• To-do item
Copy every entry verbatim and skip the pictures.

[Source records]
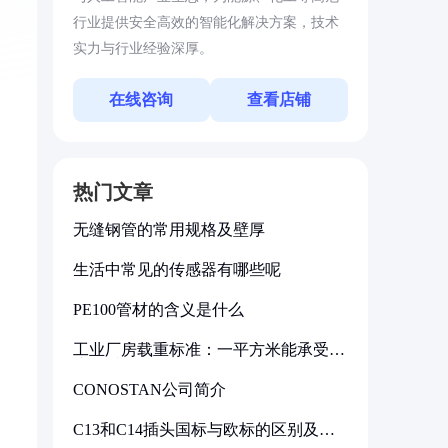
行业提供安全高效的智能化解决方案，技术
实力与行业经验深厚。
在线咨询
查看店铺
热门文章
无缝钢管的常用规格及壁厚
生活中常见的传感器有哪些呢
PE100管材的含义是什么
工业厂房载重标准：一平方米能承受多
少公斤
CONOSTAN公司简介
C13和C14插头国标与欧标的区别及其
标准解析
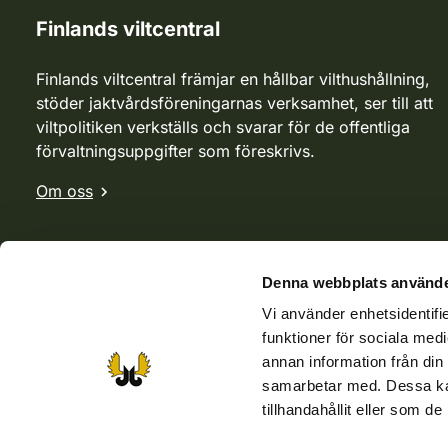
Finlands viltcentral
Finlands viltcentral främjar en hållbar vilthushållning,
stöder jaktvårdsföreningarnas verksamhet, ser till att
viltpolitiken verkställs och svarar för de offentliga
förvaltningsuppgifter som föreskrivs.
Om oss
Denna webbplats använde
Vi använder enhetsidentifie
funktioner för sociala medi
annan information från din
samarbetar med. Dessa kan
tillhandahållit eller som d
Webbutik
Jvf-webbutik
Jägaren-tidningen
Kosteik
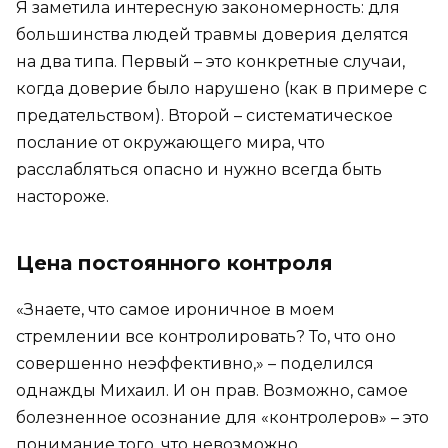
Я заметила интересную закономерность: для
большинства людей травмы доверия делятся
на два типа. Первый – это конкретные случаи,
когда доверие было нарушено (как в примере с
предательством). Второй – систематическое
послание от окружающего мира, что
расслабляться опасно и нужно всегда быть
настороже.
Цена постоянного контроля
«Знаете, что самое ироничное в моем
стремлении все контролировать? То, что оно
совершенно неэффективно,» – поделился
однажды Михаил. И он прав. Возможно, самое
болезненное осознание для «контролеров» – это
понимание того, что невозможно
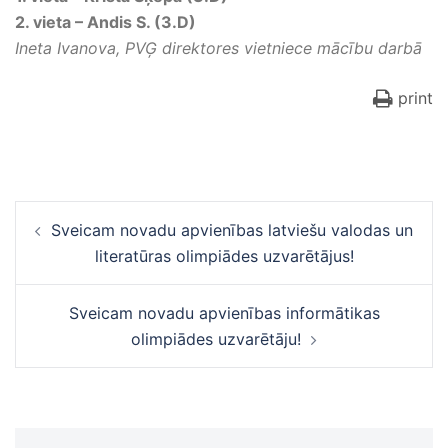
2. vieta – Andis S. (3.D)
Ineta Ivanova, PVĢ direktores vietniece mācību darbā
print
Ziņu
Sveicam novadu apvienības latviešu valodas un
navigācija
literatūras olimpiādes uzvarētājus!
Sveicam novadu apvienības informātikas
olimpiādes uzvarētāju!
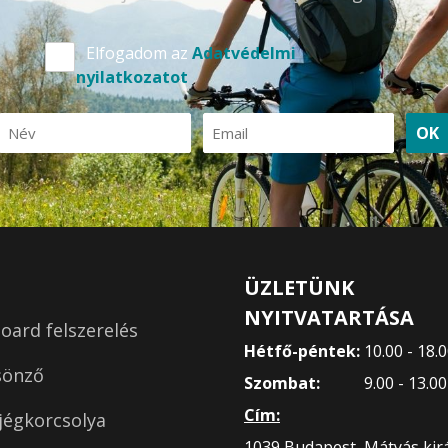
Elfogadom az
Adatvédelmi
nyilatkozatot
OK
ÜZLETÜNK
NYITVATARTÁSA
ard felszerelés
Hétfő-péntek:
10.00 - 18.
sönző
Szombat:
9.00 - 13.0
Cím:
jégkorcsolya
1039 Budapest, Mátyás királ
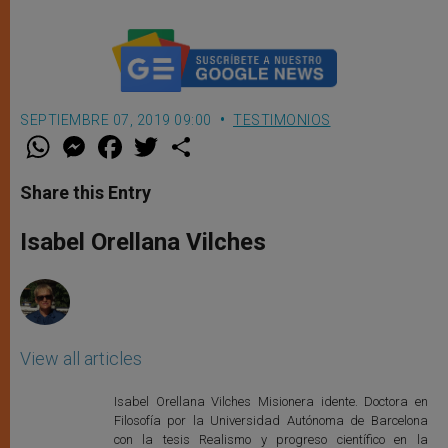
SEPTIEMBRE 07, 2019 09:00
TESTIMONIOS
W
M
F
T
S
h
e
a
w
h
a
s
c
i
a
t
s
e
t
r
Share this Entry
s
e
b
t
e
A
n
o
e
p
g
o
r
Isabel Orellana Vilches
p
e
k
r
View all articles
Isabel Orellana Vilches Misionera idente. Doctora en
Filosofía por la Universidad Autónoma de Barcelona
con la tesis Realismo y progreso científico en la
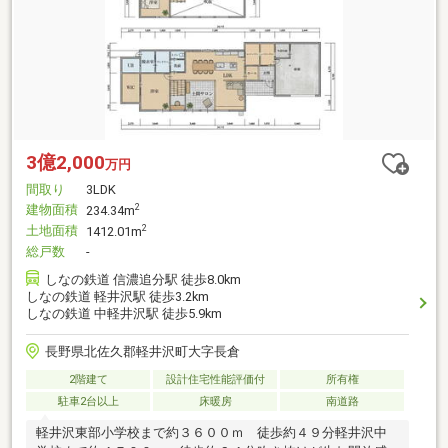
3億2,000
万円
間取り
3LDK
建物面積
2
234.34m
土地面積
2
1412.01m
総戸数
-
しなの鉄道 信濃追分駅 徒歩8.0km
しなの鉄道 軽井沢駅 徒歩3.2km
しなの鉄道 中軽井沢駅 徒歩5.9km
長野県北佐久郡軽井沢町大字長倉
2階建て
設計住宅性能評価付
所有権
駐車2台以上
床暖房
南道路
軽井沢東部小学校まで約３６００ｍ 徒歩約４９分軽井沢中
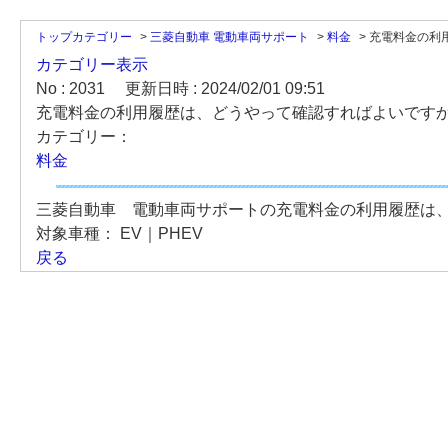
トップカテゴリー
>
三菱自動車 電動車両サポート
>
料金
>
充電料金の利用
カテゴリー表示
No : 2031
更新日時 : 2024/02/01 09:51
充電料金の利用履歴は、どうやって確認すればよいですか
カテゴリー：
料金
三菱自動車 電動車両サポートの充電料金の利用履歴は
対象車種：
EV｜PHEV
戻る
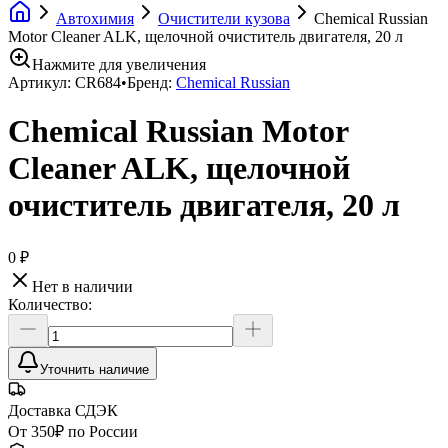
Автохимия
Очистители кузова
Chemical Russian
Motor Cleaner ALK, щелочной очиститель двигателя, 20 л
Нажмите для увеличения
Артикул:
CR684
•
Бренд:
Chemical Russian
Chemical Russian Motor
Cleaner ALK, щелочной
очиститель двигателя, 20 л
0 ₽
Нет в наличии
Количество:
Уточнить наличие
Доставка СДЭК
От 350₽ по России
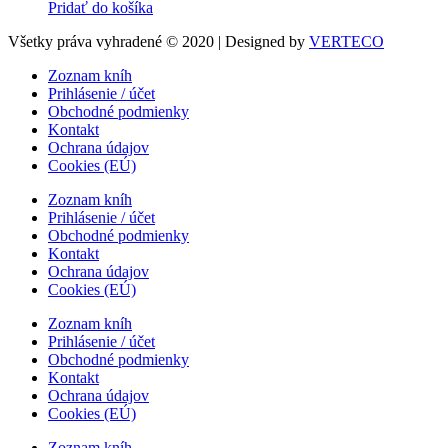
Pridať do košíka
Všetky práva vyhradené © 2020 | Designed by
VERTECO
Zoznam kníh
Prihlásenie / účet
Obchodné podmienky
Kontakt
Ochrana údajov
Cookies (EÚ)
Zoznam kníh
Prihlásenie / účet
Obchodné podmienky
Kontakt
Ochrana údajov
Cookies (EÚ)
Zoznam kníh
Prihlásenie / účet
Obchodné podmienky
Kontakt
Ochrana údajov
Cookies (EÚ)
Zoznam kníh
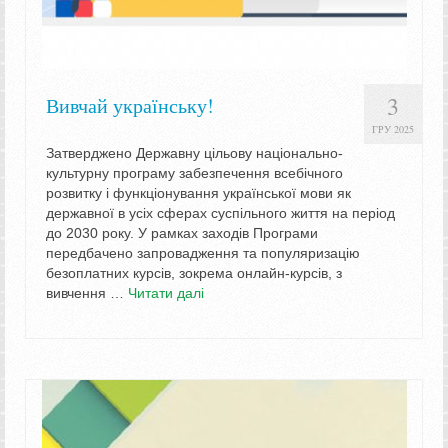
3
Вивчай українську!
ГРУ 2025
Затверджено Державну цільову національно-
культурну програму забезпечення всебічного
розвитку і функціонування української мови як
державної в усіх сферах суспільного життя на період
до 2030 року. У рамках заходів Програми
передбачено запровадження та популяризацію
безоплатних курсів, зокрема онлайн-курсів, з
вивчення …
Читати далі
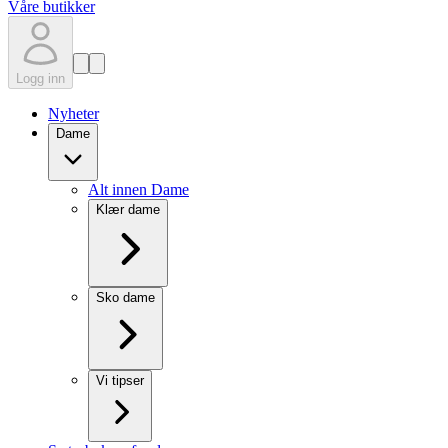
Våre butikker
Logg inn
Nyheter
Dame
Alt innen Dame
Klær dame
Sko dame
Vi tipser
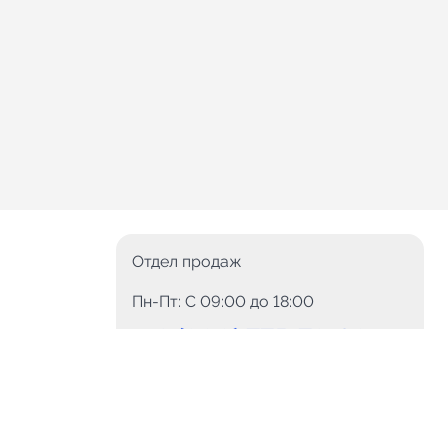
Отдел продаж
Пн-Пт: C 09:00 до 18:00
8 (800) 775-78-60
+7 (499) 110-15-93
Круглосуточно
info@telega.in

• Output for this task
行业提供安全高效的智能化解决方案，技术
实力与行业经验深厚。
在线咨询
查看店铺
热门文章
无缝钢管的常用规格及壁厚
生活中常见的传感器有哪些呢
PE100管材的含义是什么
工业厂房载重标准：一平方米能承受多
少公斤
CONOSTAN公司简介
C13和C14插头国标与欧标的区别及其
标准解析
Finlands viltcentral
Finlands viltcentral främjar en hållbar vilthushållning,
stöder jaktvårdsföreningarnas verksamhet, ser till att
viltpolitiken verkställs och svarar för de offentliga
förvaltningsuppgifter som föreskrivs.
Om oss
Denna webbplats använde
Vi använder enhetsidentifie
funktioner för sociala medi
annan information från din
samarbetar med. Dessa kan
tillhandahållit eller som d
Webbutik
Jvf-webbutik
Jägaren-tidningen
Kosteik
Я заметила интересную закономерность: для
большинства людей травмы доверия делятся
на два типа. Первый – это конкретные случаи,
когда доверие было нарушено (как в примере с
предательством). Второй – систематическое
послание от окружающего мира, что
расслабляться опасно и нужно всегда быть
настороже.
Цена постоянного контроля
«Знаете, что самое ироничное в моем
стремлении все контролировать? То, что оно
совершенно неэффективно,» – поделился
однажды Михаил. И он прав. Возможно, самое
болезненное осознание для «контролеров» – это
понимание того, что невозможно
2. vieta – Andis S. (3.D)
Ineta Ivanova, PVĢ direktores vietniece mācību darbā
print
Ziņu
Sveicam novadu apvienības latviešu valodas un
navigācija
literatūras olimpiādes uzvarētājus!
Sveicam novadu apvienības informātikas
olimpiādes uzvarētāju!
Elfogadom az
Adatvédelmi
nyilatkozatot
OK
ÜZLETÜNK
NYITVATARTÁSA
ard felszerelés
Hétfő-péntek:
10.00 - 18.
sönző
Szombat:
9.00 - 13.0
Cím:
jégkorcsolya
1039 Budapest, Mátyás királ
SEPTIEMBRE 07, 2019 09:00
TESTIMONIOS
W
M
F
T
S
h
e
a
w
h
a
s
c
i
a
t
s
e
t
r
Share this Entry
s
e
b
t
e
A
n
o
e
p
g
o
r
Isabel Orellana Vilches
p
e
k
r
View all articles
Isabel Orellana Vilches Misionera idente. Doctora en
Filosofía por la Universidad Autónoma de Barcelona
con la tesis Realismo y progreso científico en la
3億2,000
万円
間取り
3LDK
建物面積
2
234.34m
土地面積
2
1412.01m
総戸数
-
しなの鉄道 信濃追分駅 徒歩8.0km
しなの鉄道 軽井沢駅 徒歩3.2km
しなの鉄道 中軽井沢駅 徒歩5.9km
長野県北佐久郡軽井沢町大字長倉
2階建て
設計住宅性能評価付
所有権
駐車2台以上
床暖房
南道路
軽井沢東部小学校まで約３６００ｍ 徒歩約４９分軽井沢中
トップカテゴリー
>
三菱自動車 電動車両サポート
>
料金
>
充電料金の利用
カテゴリー表示
No : 2031
更新日時 : 2024/02/01 09:51
充電料金の利用履歴は、どうやって確認すればよいですか
カテゴリー：
料金
三菱自動車 電動車両サポートの充電料金の利用履歴は
対象車種：
EV｜PHEV
戻る
Автохимия
Очистители кузова
Chemical Russian
Motor Cleaner ALK, щелочной очиститель двигателя, 20 л
Нажмите для увеличения
Артикул:
CR684
•
Бренд:
Chemical Russian
Chemical Russian Motor
Cleaner ALK, щелочной
очиститель двигателя, 20 л
0 ₽
Нет в наличии
Количество:
Уточнить наличие
Доставка СДЭК
От 350₽ по России
Pridať do košíka
Všetky práva vyhradené © 2020 | Designed by
VERTECO
Zoznam kníh
Prihlásenie / účet
Obchodné podmienky
Kontakt
Ochrana údajov
Cookies (EÚ)
Zoznam kníh
Prihlásenie / účet
Obchodné podmienky
Kontakt
Ochrana údajov
Cookies (EÚ)
Zoznam kníh
Prihlásenie / účet
Obchodné podmienky
Kontakt
Ochrana údajov
Cookies (EÚ)
Zoznam kníh
3
Вивчай українську!
ГРУ 2025
Затверджено Державну цільову національно-
культурну програму забезпечення всебічного
розвитку і функціонування української мови як
державної в усіх сферах суспільного життя на період
до 2030 року. У рамках заходів Програми
передбачено запровадження та популяризацію
безоплатних курсів, зокрема онлайн-курсів, з
вивчення …
Читати далі
Våre butikker
Logg inn
Nyheter
Dame
Alt innen Dame
Klær dame
Sko dame
Vi tipser
Отдел продаж
Пн-Пт: C 09:00 до 18:00
8 (800) 775-78-60
+7 (499) 110-15-93
Круглосуточно
info@telega.in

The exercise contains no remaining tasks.